Other Contingency Matters. In connection with the dispositions of certain of our operations, we provided tax indemnities to the counterparties for certain tax liabilities that could arise from the period we owned the respective operations, subject to certain thresholds. While we have not received notification from the counterparties for indemnification, it is reasonably possible that we could, and the amounts involved could be significant. No amounts have been accrued by our company as the likelihood of any loss is not considered to be probable. Further, Liberty Global may be entitled to certain amounts that our disposed operations may recover from taxing authorities. Any such amounts will not be reflected in our consolidated financial statements until such time as the final disposition of such matters has been reached.

Other Regulatory Matters. Video distribution, broadband internet, fixed-line telephony, mobile and content businesses are regulated in each of the countries in which we or our affiliates operate. The scope of regulation varies from country to country, although in some significant respects regulation in European markets is harmonized under the regulatory structure of the European Union (E.U.). Adverse regulatory developments could subject our businesses to a number of risks. Regulation, including conditions imposed on us by competition or other authorities as a requirement to close acquisitions or dispositions, could limit growth, revenue and the number and types of services offered and could lead to increased operating costs and property and equipment additions. Regulation may also restrict our operations and subject them to further competitive pressure,
including pricing restrictions, interconnect and other access obligations and restrictions or controls on content, including content provided by third parties. Failure to comply with current or future regulation could expose our businesses to various penalties.

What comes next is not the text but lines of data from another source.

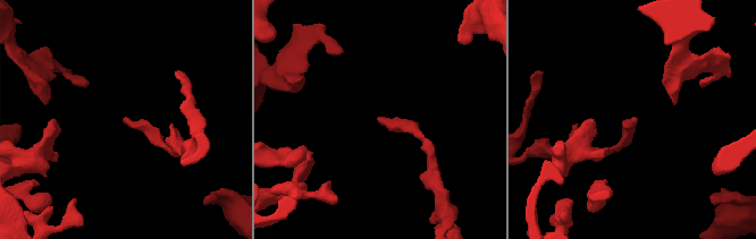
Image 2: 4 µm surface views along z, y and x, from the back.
act=look view=em slice=xz step=8 show=letters pic=2 at=(124, 118)

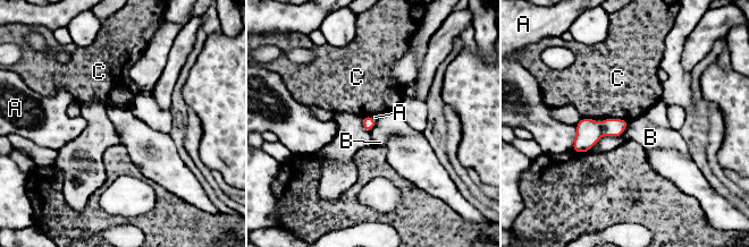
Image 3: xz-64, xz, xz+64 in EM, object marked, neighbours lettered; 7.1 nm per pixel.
act=leave longest_contact=A:190nm each=A:other,B:other,C:other border=3:(575, 125), (575, 137), (571, 150) found='no lettered segment goes on from it'

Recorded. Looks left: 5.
act=look view=em slice=planes show=letters pic=1 at=(785, 269) why='free end'

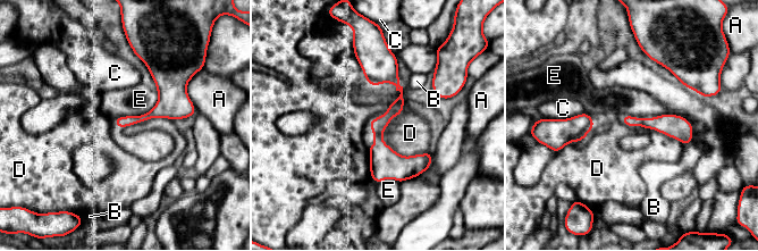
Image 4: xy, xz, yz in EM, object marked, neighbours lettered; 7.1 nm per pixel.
act=leave each=A:other,B:other,C:other,D:other,E:other runs_along=4:(372, 56), (399, 89), (378, 142), (401, 178) found='no lettered segment goes on from it'

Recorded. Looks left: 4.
act=look view=em slice=xz step=8 show=letters pic=1 at=(448, 336) why='free end'

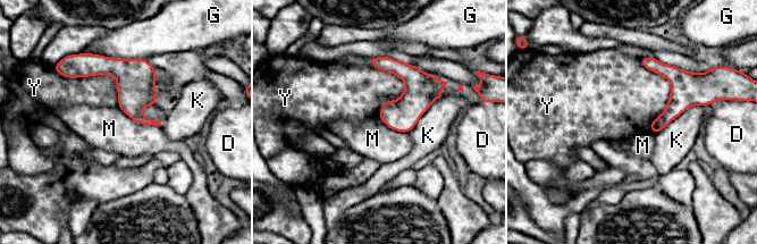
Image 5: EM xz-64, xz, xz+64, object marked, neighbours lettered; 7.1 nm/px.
act=look view=em slice=planes show=letters at=same why='cut it another way'

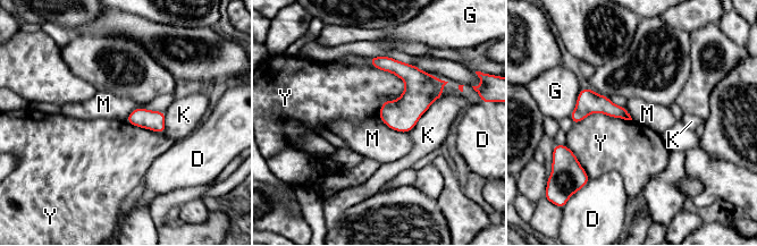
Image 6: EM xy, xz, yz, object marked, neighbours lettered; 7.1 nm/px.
act=leave each=D:other,G:other,K:other,M:other,Y:other border=6:(378, 117), (390, 128), (408, 133) found='none of them fits'

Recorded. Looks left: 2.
act=stop edits=none rest=unchecked

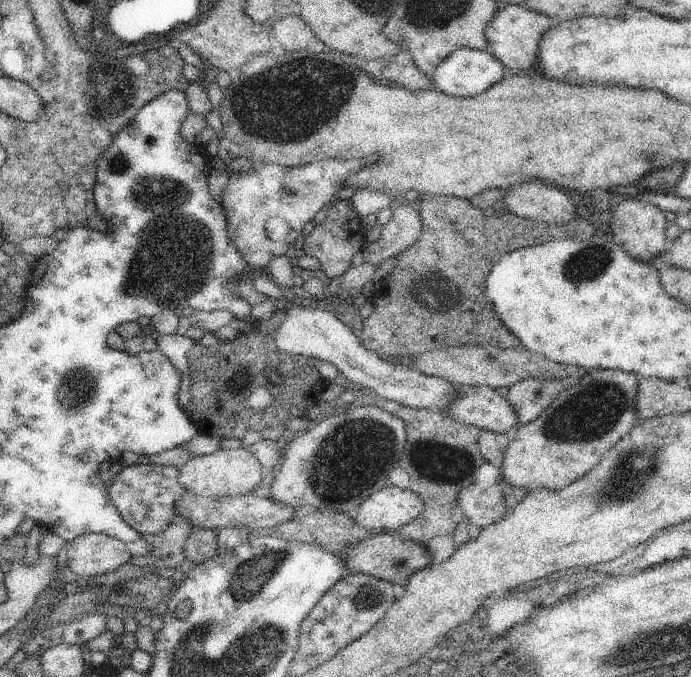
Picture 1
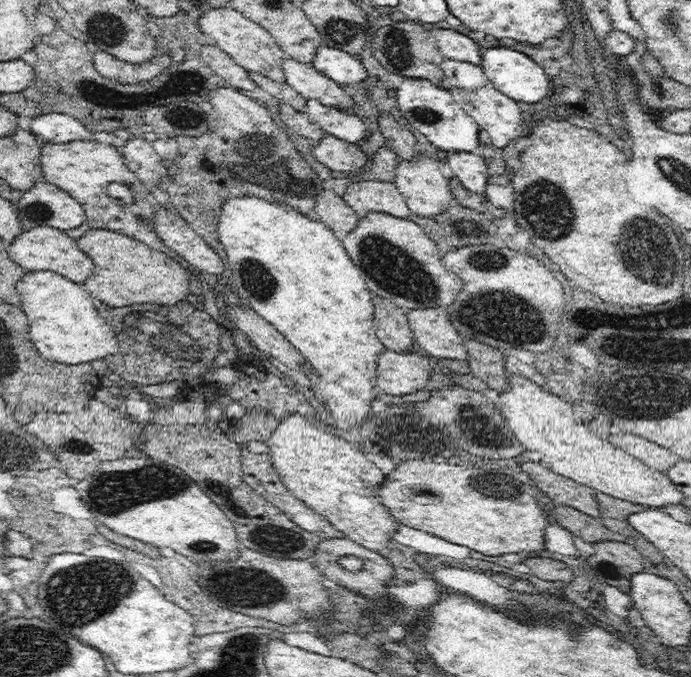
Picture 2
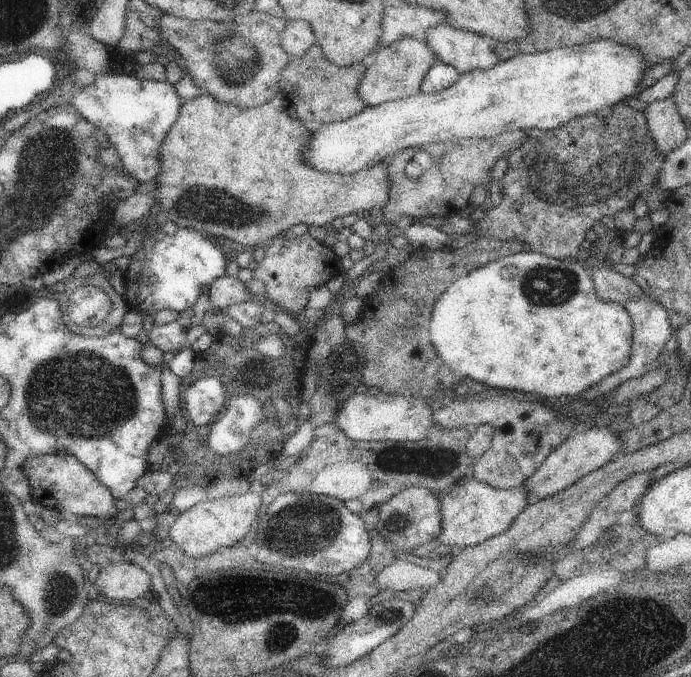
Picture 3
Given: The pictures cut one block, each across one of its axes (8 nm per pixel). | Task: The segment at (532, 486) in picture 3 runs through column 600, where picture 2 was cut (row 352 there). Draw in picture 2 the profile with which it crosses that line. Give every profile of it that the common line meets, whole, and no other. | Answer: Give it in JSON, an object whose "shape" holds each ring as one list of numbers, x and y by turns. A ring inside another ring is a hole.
{"shape":[[416,308,406,312,406,318,414,338,428,356,436,356,438,360,468,362,468,348,464,346,462,334,454,328,448,308]]}

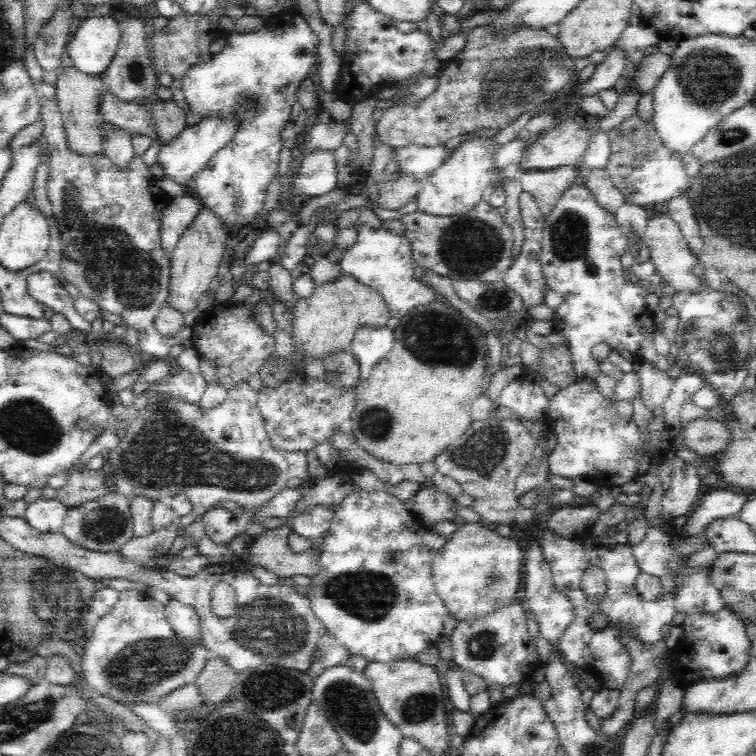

In addition to the foregoing items, we have contingent liabilities related to matters arising in the ordinary course of business, including (i) legal proceedings, (ii) issues involving VAT and wage, property, withholding and other tax issues and (iii) disputes over interconnection, programming, copyright and channel carriage fees. While we generally expect that the amounts required to satisfy these contingencies will not materially differ from any estimated amounts we have accrued, no assurance can be given that the resolution of one or more of these contingencies will not result in a material impact on our results of operations, cash flows or financial position in any given period. Due, in general, to the complexity of the issues involved and, in certain cases, the lack of a clear basis for predicting outcomes, we cannot provide a meaningful range of potential losses or cash outflows that might result from any unfavorable outcomes.